▶ _Document text_:
# Home home on the range ( cooking style)



## pdswife (Mar 29, 2005)

O we have a home
Where the white-tail deer roam
And the porcupines do as they please.
Where the wretched raccoon
By the light of the moon
Eats the peppers, tomatoes and peas.

The lettuce is gone,
But the rabbits stay on,
For they live in this Eden sublime.
Where 'til the snow flies
They are up to their eyes
In parsley, in sage and in thyme.

The birds come to feast -
We don't mind in the least -
We'd cheerfully buy what they need.
But the squirrels so cute
And so agile to boot
Won't leave us a spoonful of seed.

Home, home by the range,
Where there's nought from the garden to boil.
The harvest's all gone
But the wildlife lives on,
And we've nothing to show for our toil.


----------



## choclatechef (Mar 29, 2005)

Sounds like the average gardener's lament.

I got so ticked off at a lettuce eating rabbit, I tried to shoot it with a bb gun at 15 paces!  Unfortunately, my eyesight has gotten so bad, that though I shot 3 or 4 times, I could not even scare the sucker!

And I gave that daggone bb gun to the next kid who admired it!

▶ _Data section_:
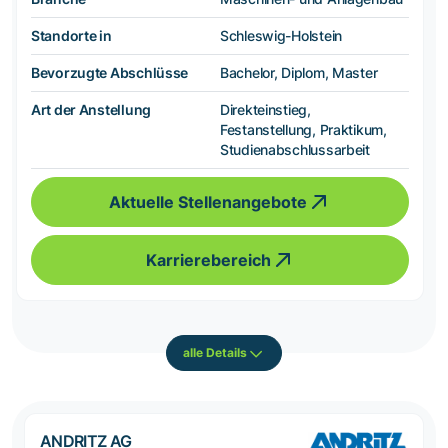
Standorte in
Schleswig-Holstein
Bevorzugte Abschlüsse
Bachelor, Diplom, Master
Art der Anstellung
Direkteinstieg,
Festanstellung, Praktikum,
Studienabschlussarbeit
Aktuelle Stellenangebote
Karrierebereich
alle Details
ANDRITZ AG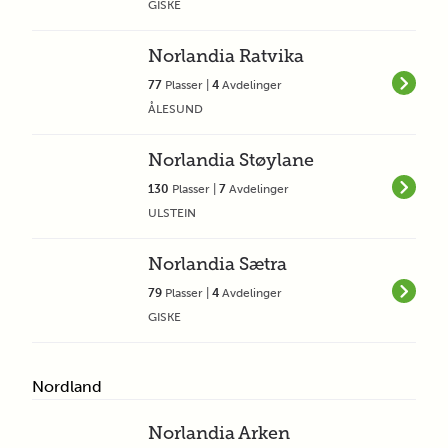
GISKE
Norlandia Ratvika
77
Plasser |
4
Avdelinger
ÅLESUND
Norlandia Støylane
130
Plasser |
7
Avdelinger
ULSTEIN
Norlandia Sætra
79
Plasser |
4
Avdelinger
GISKE
Nordland
Norlandia Arken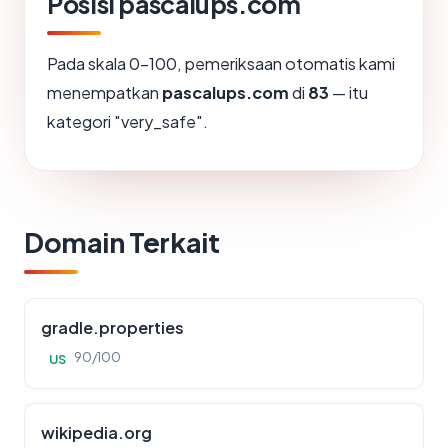
Posisi pascalups.com
Pada skala 0-100, pemeriksaan otomatis kami
menempatkan
pascalups.com
di
83
— itu
kategori "very_safe".
Domain Terkait
gradle.properties
90/100
US
wikipedia.org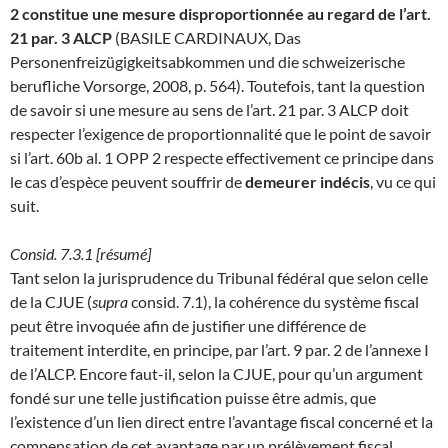
2 constitue une mesure disproportionnée au regard de l’art.
21 par. 3 ALCP
(BASILE CARDINAUX, Das
Personenfreizügigkeitsabkommen und die schweizerische
berufliche Vorsorge, 2008, p. 564). Toutefois, tant la question
de savoir si une mesure au sens de l’art. 21 par. 3 ALCP doit
respecter l’exigence de proportionnalité que le point de savoir
si l’art. 60b al. 1 OPP 2 respecte effectivement ce principe dans
le cas d’espèce peuvent souffrir de
demeurer indécis
, vu ce qui
suit.
Consid. 7.3.1 [résumé]
Tant selon la jurisprudence du Tribunal fédéral que selon celle
de la CJUE (
supra
consid. 7.1), la cohérence du système fiscal
peut être invoquée afin de justifier une différence de
traitement interdite, en principe, par l’art. 9 par. 2 de l’annexe I
de l’ALCP. Encore faut-il, selon la CJUE, pour qu’un argument
fondé sur une telle justification puisse être admis, que
l’existence d’un lien direct entre l’avantage fiscal concerné et la
compensation de cet avantage par un prélèvement fiscal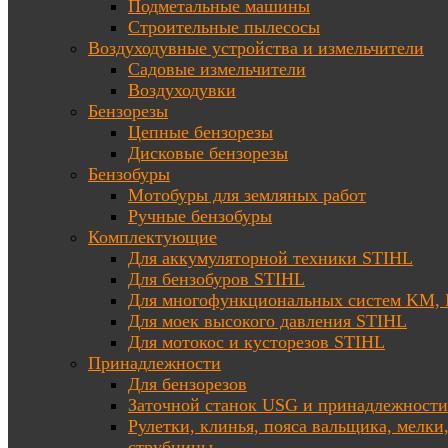
Подметальные машины
Строительные пылесосы
Воздуходувные устройства и измельчители
Садовые измельчители
Воздуходувки
Бензорезы
Цепные бензорезы
Дисковые бензорезы
Бензобуры
Мотобуры для земляных работ
Ручные бензобуры
Комплектующие
Для аккумуляторной техники STIHL
Для бензобуров STIHL
Для многофункциональных систем KM
Для моек высокого давления STIHL
Для мотокос и кусторезов STIHL
Принадлежности
Для бензорезов
Заточной станок USG и принадлежности
Рулетки, клинья, пояса вальщика, мелки
струбцины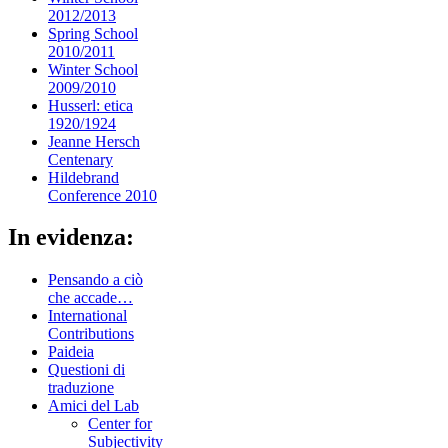
2012/2013
Spring School
2010/2011
Winter School
2009/2010
Husserl: etica
1920/1924
Jeanne Hersch
Centenary
Hildebrand
Conference 2010
In evidenza:
Pensando a ciò
che accade…
International
Contributions
Paideia
Questioni di
traduzione
Amici del Lab
Center for
Subjectivity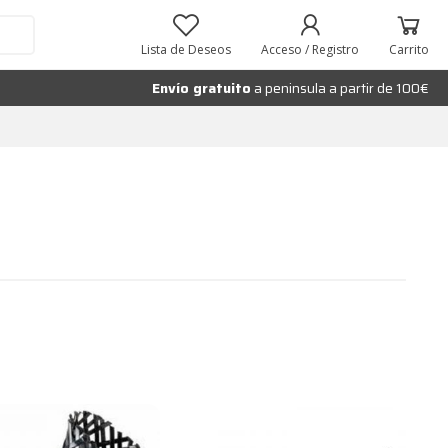
Lista de Deseos
Acceso / Registro
Carrito
Envío gratuito
a peninsula a partir de 100€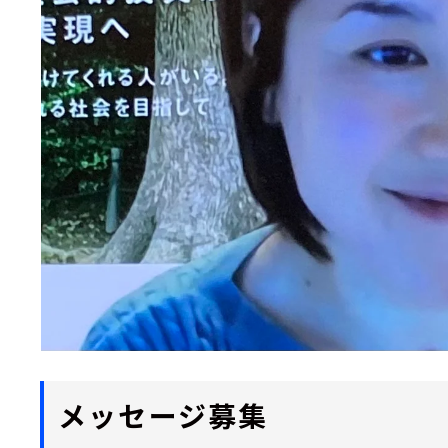
メッセージ募集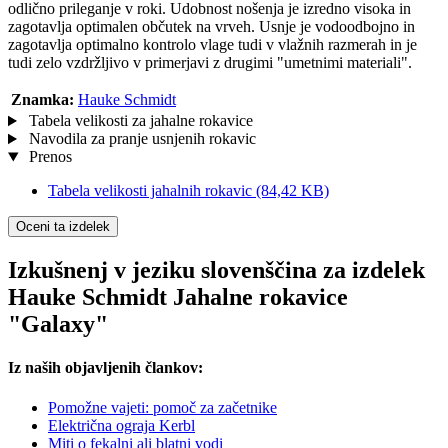
odlično prileganje v roki. Udobnost nošenja je izredno visoka in
zagotavlja optimalen občutek na vrveh. Usnje je vodoodbojno in
zagotavlja optimalno kontrolo vlage tudi v vlažnih razmerah in je
tudi zelo vzdržljivo v primerjavi z drugimi "umetnimi materiali".
Znamka:
Hauke Schmidt
Tabela velikosti za jahalne rokavice
Navodila za pranje usnjenih rokavic
Prenos
Tabela velikosti jahalnih rokavic
(84,42 KB)
Oceni ta izdelek
Izkušnenj v jeziku slovenščina za izdelek
Hauke Schmidt Jahalne rokavice
"Galaxy"
Iz naših objavljenih člankov:
Pomožne vajeti: pomoč za začetnike
Električna ograja Kerbl
Miti o fekalni ali blatni vodi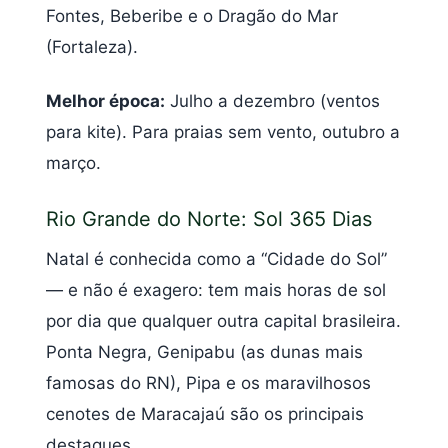
Fontes, Beberibe e o Dragão do Mar
(Fortaleza).
Melhor época:
Julho a dezembro (ventos
para kite). Para praias sem vento, outubro a
março.
Rio Grande do Norte: Sol 365 Dias
Natal é conhecida como a “Cidade do Sol”
— e não é exagero: tem mais horas de sol
por dia que qualquer outra capital brasileira.
Ponta Negra, Genipabu (as dunas mais
famosas do RN), Pipa e os maravilhosos
cenotes de Maracajaú são os principais
destaques.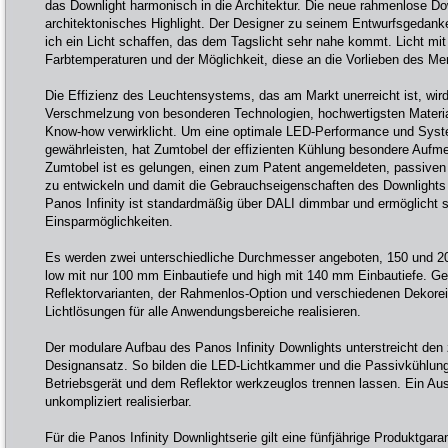
das Downlight harmonisch in die Architektur. Die neue rahmenlose Dow
architektonisches Highlight. Der Designer zu seinem Entwurfsgedank
ich ein Licht schaffen, das dem Tagslicht sehr nahe kommt. Licht m
Farbtemperaturen und der Möglichkeit, diese an die Vorlieben des M
Die Effizienz des Leuchtensystems, das am Markt unerreicht ist, wird
Verschmelzung von besonderen Technologien, hochwertigsten Materia
Know-how verwirklicht. Um eine optimale LED-Performance und Sys
gewährleisten, hat Zumtobel der effizienten Kühlung besondere Aufm
Zumtobel ist es gelungen, einen zum Patent angemeldeten, passiven
zu entwickeln und damit die Gebrauchseigenschaften des Downlights
Panos Infinity ist standardmäßig über DALI dimmbar und ermöglicht so
Einsparmöglichkeiten.
Es werden zwei unterschiedliche Durchmesser angeboten, 150 und 2
low mit nur 100 mm Einbautiefe und high mit 140 mm Einbautiefe. G
Reflektorvarianten, der Rahmenlos-Option und verschiedenen Dekorei
Lichtlösungen für alle Anwendungsbereiche realisieren.
Der modulare Aufbau des Panos Infinity Downlights unterstreicht den 
Designansatz. So bilden die LED-Lichtkammer und die Passivkühlung 
Betriebsgerät und dem Reflektor werkzeuglos trennen lassen. Ein Au
unkompliziert realisierbar.
Für die Panos Infinity Downlightserie gilt eine fünfjährige Produktgara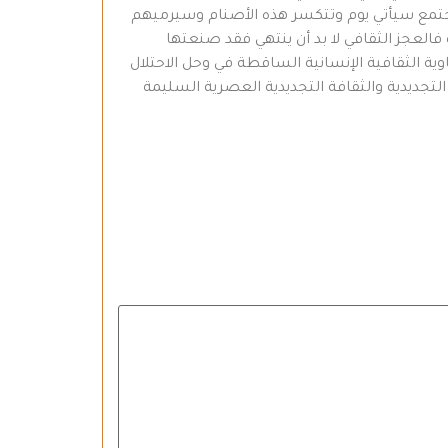
مجتمع سيأتي يوم وتتكسر هذه الأصنام وسيرميهم
فالعجز الثقافي لا بد أن ينتهي فقد صنعتها
ة الثقافية الإنسانية الساقطة في وحل الاحتلال
 التجديدية والثقافة التجديدية العصرية السليمة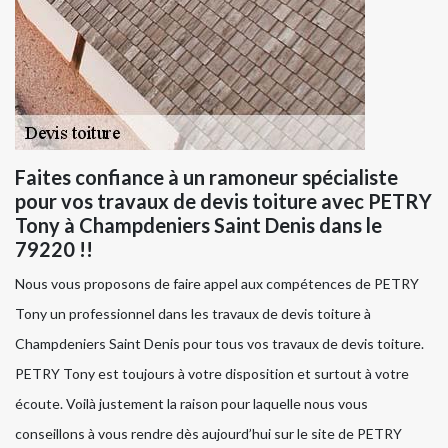
Faites confiance à un ramoneur spécialiste
pour vos travaux de devis toiture avec PETRY
Tony à Champdeniers Saint Denis dans le
79220 !!
Nous vous proposons de faire appel aux compétences de PETRY
Tony un professionnel dans les travaux de devis toiture à
Champdeniers Saint Denis pour tous vos travaux de devis toiture.
PETRY Tony est toujours à votre disposition et surtout à votre
écoute. Voilà justement la raison pour laquelle nous vous
conseillons à vous rendre dès aujourd’hui sur le site de PETRY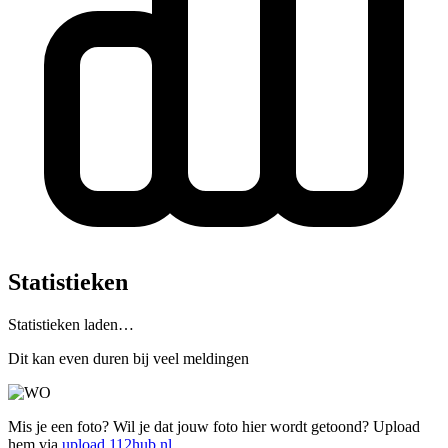
Statistieken
Statistieken laden…
Dit kan even duren bij veel meldingen
Mis je een foto? Wil je dat jouw foto hier wordt getoond? Upload
hem via
upload.112hub.nl
.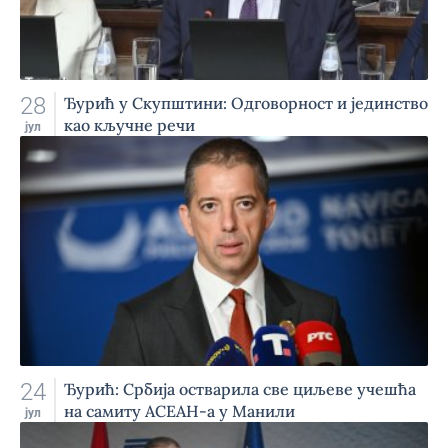
28
Ђурић у Скупштини: Одговорност и јединство
као кључне речи
јул
24
Ђурић: Србија остварила све циљеве учешћа
на самиту АСЕАН-а у Манили
јул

▶ _Requirement_:
Answer these questions about the forum thread:
1. In the poem, which animal eats the peppers, tomatoes and peas by the light of the moon?
2. According to the poem, what won't the squirrels leave?
3. What did choclatechef use to try to shoot a lettuce-eating rabbit?
The listing comes from a different source than the forum thread.

▶ _Final answer_:
1. The wretched raccoon.
2. A spoonful of seed.
3. A bb gun.